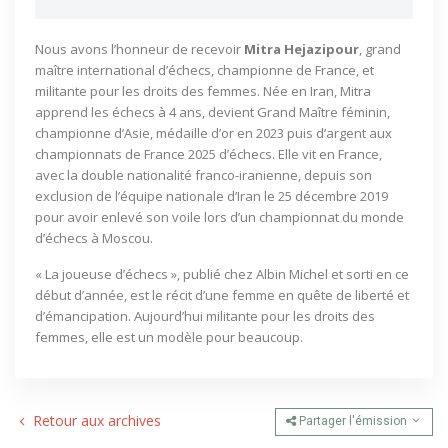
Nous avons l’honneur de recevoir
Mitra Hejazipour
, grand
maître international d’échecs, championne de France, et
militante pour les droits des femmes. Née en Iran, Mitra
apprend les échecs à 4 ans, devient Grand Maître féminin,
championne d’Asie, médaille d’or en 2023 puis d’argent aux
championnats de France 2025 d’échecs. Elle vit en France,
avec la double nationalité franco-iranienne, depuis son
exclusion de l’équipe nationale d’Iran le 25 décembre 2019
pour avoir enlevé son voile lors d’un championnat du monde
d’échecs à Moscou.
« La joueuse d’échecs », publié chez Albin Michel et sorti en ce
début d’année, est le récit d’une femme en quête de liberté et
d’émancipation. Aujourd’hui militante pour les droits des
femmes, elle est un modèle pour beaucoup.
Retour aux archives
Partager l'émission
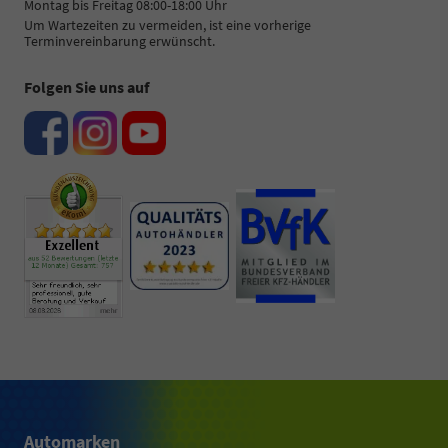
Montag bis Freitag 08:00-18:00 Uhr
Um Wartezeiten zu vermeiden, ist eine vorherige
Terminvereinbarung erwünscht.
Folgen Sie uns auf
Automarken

________________________________________

Pull out all lines in the data above that include "échecs".

**Reply**
maître international d’échecs, championne de France, et
apprend les échecs à 4 ans, devient Grand Maître féminin,
championnats de France 2025 d’échecs. Elle vit en France,
d’échecs à Moscou.
« La joueuse d’échecs », publié chez Albin Michel et sorti en ce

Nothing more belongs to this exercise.